With the exception of yoga, the common threads were unintentional. Looking back, it’s an interesting curriculum, but one I simply was trying to balance between male and female authors, white and POC voices, fiction and non-fiction. I kept running into the color blue: “The Blue of Distance,” the title of every other essay in Solnit’s collection; Blue Nights by Joan Didion, the sequel to the autobiographical The Year of Magical Thinking, which I buried myself in two years ago; The Blue Between Sky and Water by Susan Abulhawa, a book that found it’s way onto my shelf years ago in DC but sat unopened until November. Blue in terms of longing, of something that dances between ephemerality and permanence. Blue in terms of grief, in terms of legacy. It was a blue year.

I ran into other hyphenates and then I hung close: Nigerian-American, Vietnamese-American, Palestinian-American, Indian-American, Filipino-American. What does it mean to move across the world, as my parents did? What does that make me? I deliberately sought out Filipino-American stories (please send any recommendations), but I found some universalities in the stories of On Earth We’re Briefly Gorgeous and The Namesake, echoes of displacement and ancestral trauma in The Blue Between Sky and Water. Especially after my grandmother’s death, I’ve been thinking a lot about where I came from, my ancestry, and also my legacy. It’s something I will certainly carry with me into next year.
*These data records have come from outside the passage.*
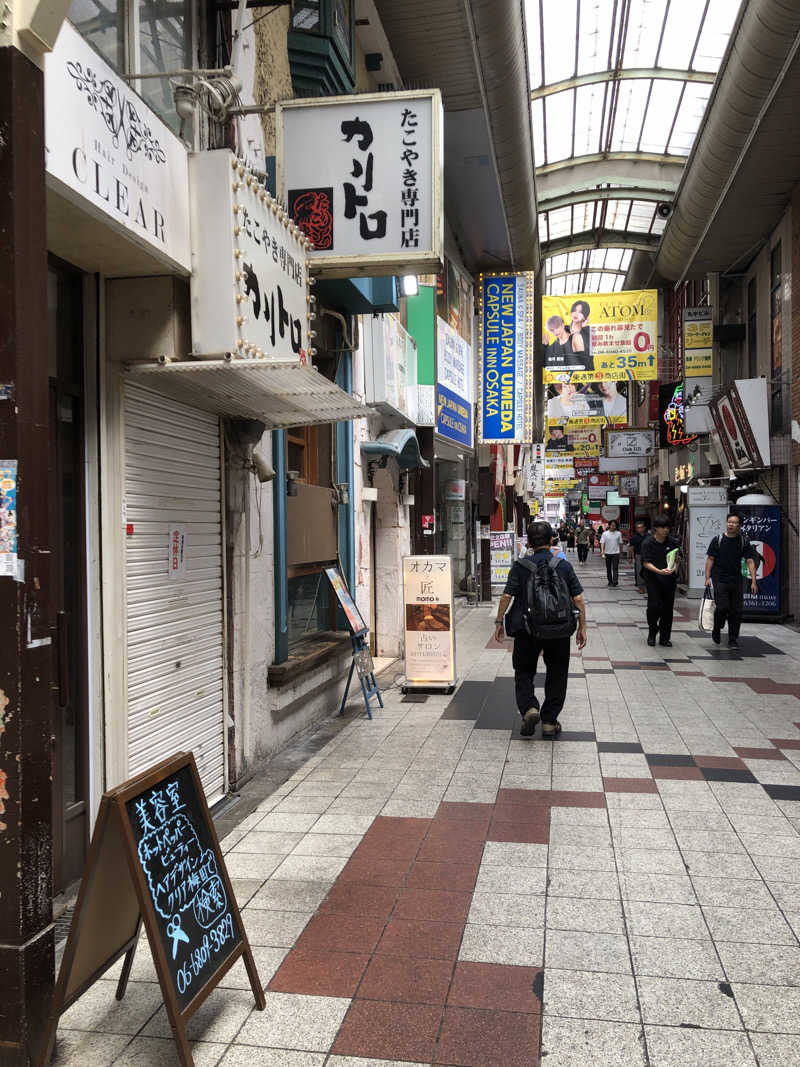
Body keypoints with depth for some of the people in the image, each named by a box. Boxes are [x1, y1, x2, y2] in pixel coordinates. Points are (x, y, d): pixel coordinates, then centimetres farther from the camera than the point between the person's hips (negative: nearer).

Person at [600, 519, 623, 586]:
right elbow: (602, 543, -4)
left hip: (616, 553, -1)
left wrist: (620, 551, 10)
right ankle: (610, 581, 18)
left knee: (615, 568, -9)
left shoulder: (618, 533, 3)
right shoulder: (605, 534, 0)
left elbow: (620, 543, 10)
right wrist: (602, 552, -16)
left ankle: (615, 581, -15)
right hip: (607, 553, 1)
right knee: (608, 568, 9)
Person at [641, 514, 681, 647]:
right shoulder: (648, 542, -6)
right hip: (653, 579, -3)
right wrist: (659, 571, -27)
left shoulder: (673, 542, 4)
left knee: (668, 608, 5)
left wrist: (674, 568, -8)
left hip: (669, 579, 3)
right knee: (654, 606, -11)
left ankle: (664, 637, 16)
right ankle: (652, 634, 12)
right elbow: (646, 562, -12)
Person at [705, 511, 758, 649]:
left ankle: (733, 640, 15)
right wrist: (708, 577, -4)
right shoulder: (718, 540, 1)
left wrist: (753, 581, -8)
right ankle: (716, 631, 15)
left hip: (736, 581, 2)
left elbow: (750, 561, 0)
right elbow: (710, 559, 4)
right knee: (722, 608, -12)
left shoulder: (743, 542, 3)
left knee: (736, 611, 3)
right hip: (719, 580, -2)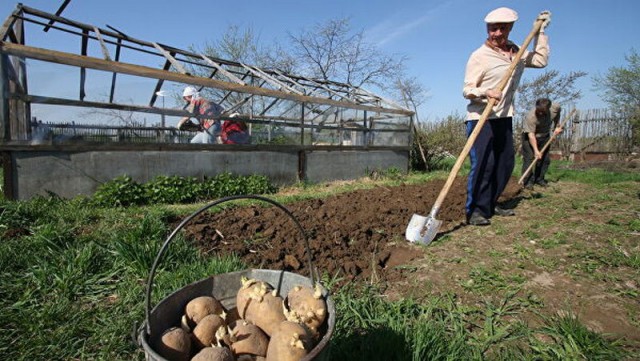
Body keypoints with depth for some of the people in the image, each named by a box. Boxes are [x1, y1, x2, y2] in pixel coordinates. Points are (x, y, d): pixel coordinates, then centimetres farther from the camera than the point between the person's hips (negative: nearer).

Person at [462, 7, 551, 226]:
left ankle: (489, 205, 21)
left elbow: (541, 60, 18)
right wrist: (485, 93, -31)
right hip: (481, 117, -8)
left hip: (504, 117, 8)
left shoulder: (515, 52, 14)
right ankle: (475, 210, -7)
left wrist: (540, 30, 18)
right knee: (483, 163, -15)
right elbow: (467, 90, -12)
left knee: (506, 163, 9)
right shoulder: (479, 56, -8)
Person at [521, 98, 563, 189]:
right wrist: (536, 150, -36)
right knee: (529, 158, -13)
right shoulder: (531, 116, -34)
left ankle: (539, 179, 17)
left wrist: (557, 126, 4)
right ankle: (528, 181, -9)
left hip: (545, 136, 5)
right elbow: (531, 135, -33)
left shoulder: (555, 108, -18)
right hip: (530, 137, -5)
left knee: (545, 159, 5)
I also read a few books on how to live. The Bhagavad Gita was required reading for yoga teacher training, but I was pleasantly surprised on how accessible it was, how useful, even in the modern age. As much as I struggle with meditation, I found reading it to be its own easy guide, lulling me into introspection on my commute. All About Love was something that called out to me from a used bookstore this year, and bell hooks articulates the philosophy of the love ethic that my mother raised me with: love as a choice, love as a structure, love was a way of life. I am not sure if what I was thinking about influenced the books I picked up or vice versa, but I suppose it doesn’t matter. My stack shows where I’ve been and who I am, and it’s a reflection I’m satisfied with.

Next year, my resolutions and goals are mostly the same: mostly about habit-forming, the small changes that add up to what I hope is a happier life. There are a couple of big goals too, goals that build off the past few years; there are many miles to travel, new worlds to visit both by plane and by book. One big goal is to be more considerate of my community: keep up with my friends more often, go out a little more (there’s a spreadsheet), write this letter more consistently, campaign for Elizabeth Warren. I hope you’ll join me.

Happy New Year loves—send me your reading lists or resolutions, or call me so we can chat. Can’t wait to hear from you.